It’s a testament to the impact Jarryd Hayne had on the game at the back end of the 2009 season that the Eels’ charge to the Grand Final is still largely seen as the end product of his extreme talents. But in the years following the stunning run, Hayne has become one of the most divisive figures in the rugby league world.
He has been widely blamed for the sacking of Gold Coast Titans’ head coach Neil Henry as the embers of the club’s 2017 season burned out. Hayne reached peak notoriety as suggestions that his lack of impact on the field, his lack of intensity and desire on the training pitch and his dislike for the authority of Henry were met by reports that the coaching staff didn’t want the former Eels star to be brought to the glitter strip in the first place.
A divisive figure
As 2017 slipped away, and online social media became a cesspool of hate for Hayne, expectation that he would again be given the opportunity to pull on the green and gold of Australia never raised its head. The idea that he could slip back in to a lower-profile role with the Fiji side, as he did way back in 2008, seemed the more likely outcome.
A brief chat with Fiji coach Mick Potter confirmed Hayne would represent the Bati and hope to use strong performances for Fiji as a catalyst for a return to form as he had done almost a decade ago.
The Eels benefitted greatly from a returned Hayne after his 2008 exploits with Fiji. Titans fans, many of whom are divided on Hayne’s role with the club moving forward, could be forgiven for day-dreaming of what a star like him could do for them if he were able to recapture his best form.
Young playmaker Ashley Taylor, himself the subject of rumour and speculation about a departure away from the glorious holiday destination south of Brisbane, could benefit greatly from an improved impact out of Hayne. It would allow him significantly more creative freedom and the chance to continue his development as a fine young half.
Back to the future for Hayne
Hayne was part of all three State of Origin games for the New South Wales Blues in 2017, which included a strong performance in game one as the Blues dominated a stunned Queensland outfit on home soil.
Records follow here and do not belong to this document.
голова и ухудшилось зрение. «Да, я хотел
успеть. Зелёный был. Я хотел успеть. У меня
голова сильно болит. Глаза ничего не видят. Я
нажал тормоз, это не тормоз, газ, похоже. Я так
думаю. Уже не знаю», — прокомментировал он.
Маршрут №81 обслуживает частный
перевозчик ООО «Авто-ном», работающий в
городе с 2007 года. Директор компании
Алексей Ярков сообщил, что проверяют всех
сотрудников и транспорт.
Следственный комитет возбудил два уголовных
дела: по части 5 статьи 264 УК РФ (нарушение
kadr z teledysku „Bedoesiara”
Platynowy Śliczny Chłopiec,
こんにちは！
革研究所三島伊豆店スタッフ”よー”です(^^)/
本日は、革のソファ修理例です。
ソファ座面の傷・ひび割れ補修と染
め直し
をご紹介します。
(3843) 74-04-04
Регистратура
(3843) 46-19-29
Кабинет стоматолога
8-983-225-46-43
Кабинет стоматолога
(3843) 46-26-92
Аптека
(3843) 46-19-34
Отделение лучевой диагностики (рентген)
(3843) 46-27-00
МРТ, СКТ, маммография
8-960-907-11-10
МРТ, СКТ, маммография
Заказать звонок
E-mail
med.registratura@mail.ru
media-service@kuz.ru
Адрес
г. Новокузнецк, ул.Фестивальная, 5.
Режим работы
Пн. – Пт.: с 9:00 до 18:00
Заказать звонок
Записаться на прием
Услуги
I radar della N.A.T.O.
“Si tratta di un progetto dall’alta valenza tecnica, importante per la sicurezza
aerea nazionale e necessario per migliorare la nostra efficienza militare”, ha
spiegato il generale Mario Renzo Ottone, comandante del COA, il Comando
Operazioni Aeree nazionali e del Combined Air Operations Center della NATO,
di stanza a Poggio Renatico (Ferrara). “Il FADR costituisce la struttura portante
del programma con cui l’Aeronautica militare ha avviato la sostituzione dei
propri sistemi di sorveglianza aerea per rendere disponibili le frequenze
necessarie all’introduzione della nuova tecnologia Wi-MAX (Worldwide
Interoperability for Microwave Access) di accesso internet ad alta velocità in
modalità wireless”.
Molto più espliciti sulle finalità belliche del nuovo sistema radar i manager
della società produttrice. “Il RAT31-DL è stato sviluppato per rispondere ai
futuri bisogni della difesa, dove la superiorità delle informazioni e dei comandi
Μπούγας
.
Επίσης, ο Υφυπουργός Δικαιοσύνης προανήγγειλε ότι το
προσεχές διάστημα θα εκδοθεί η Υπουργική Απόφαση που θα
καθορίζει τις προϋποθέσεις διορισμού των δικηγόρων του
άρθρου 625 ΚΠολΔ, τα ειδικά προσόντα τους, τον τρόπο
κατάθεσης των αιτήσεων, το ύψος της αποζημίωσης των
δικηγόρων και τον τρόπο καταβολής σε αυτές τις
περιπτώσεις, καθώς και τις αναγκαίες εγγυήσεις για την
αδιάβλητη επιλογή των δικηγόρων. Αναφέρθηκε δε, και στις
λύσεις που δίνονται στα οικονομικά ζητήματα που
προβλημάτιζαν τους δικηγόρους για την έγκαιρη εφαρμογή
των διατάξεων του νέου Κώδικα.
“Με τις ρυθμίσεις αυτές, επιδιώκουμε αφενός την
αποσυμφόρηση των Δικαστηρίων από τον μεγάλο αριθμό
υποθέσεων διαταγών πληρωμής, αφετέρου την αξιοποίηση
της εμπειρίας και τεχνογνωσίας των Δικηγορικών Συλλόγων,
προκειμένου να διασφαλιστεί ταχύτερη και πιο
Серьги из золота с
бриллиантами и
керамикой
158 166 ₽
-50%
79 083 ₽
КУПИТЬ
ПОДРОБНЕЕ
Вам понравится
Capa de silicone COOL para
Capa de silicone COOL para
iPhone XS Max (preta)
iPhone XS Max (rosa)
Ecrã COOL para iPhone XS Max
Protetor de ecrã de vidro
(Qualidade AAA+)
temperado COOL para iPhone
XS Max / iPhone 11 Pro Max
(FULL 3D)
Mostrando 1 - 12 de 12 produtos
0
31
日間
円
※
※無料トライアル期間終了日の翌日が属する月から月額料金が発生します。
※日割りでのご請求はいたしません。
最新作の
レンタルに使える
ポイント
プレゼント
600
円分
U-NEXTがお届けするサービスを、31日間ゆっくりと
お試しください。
But as with many in the side, games two and three saw marked declines in application, effort and performance, with results dipping again. Queensland would win another series and many were quick to label Hayne as one of the key reasons the Blues struggled.
Before trying his hand at the American style of football in late 2014, and earning a gig catching punts and kicks with the San Francisco 49ers, Hayne had sparkled as one of the best players in the series as the Blues ended an eight-year winning streak by the Queensland Maroons. The player that Hayne was used to be could not have felt more distant as 2017 ground to a shuddering halt for Hayne and the Titans.
Reports suggest that Hayne looks a more relaxed and comfortable man in and around the Fiji playing group in the buildup to the World Cup. That bodes well for Potter and the thousands of Fijians counting on him and their team to put together a memorable campaign.
But this tournament could act, once again, as a springboard for Hayne to recapture the golden form of his career. Gold Coast Titans fans will certainly be hoping that this is the case ahead of 2018.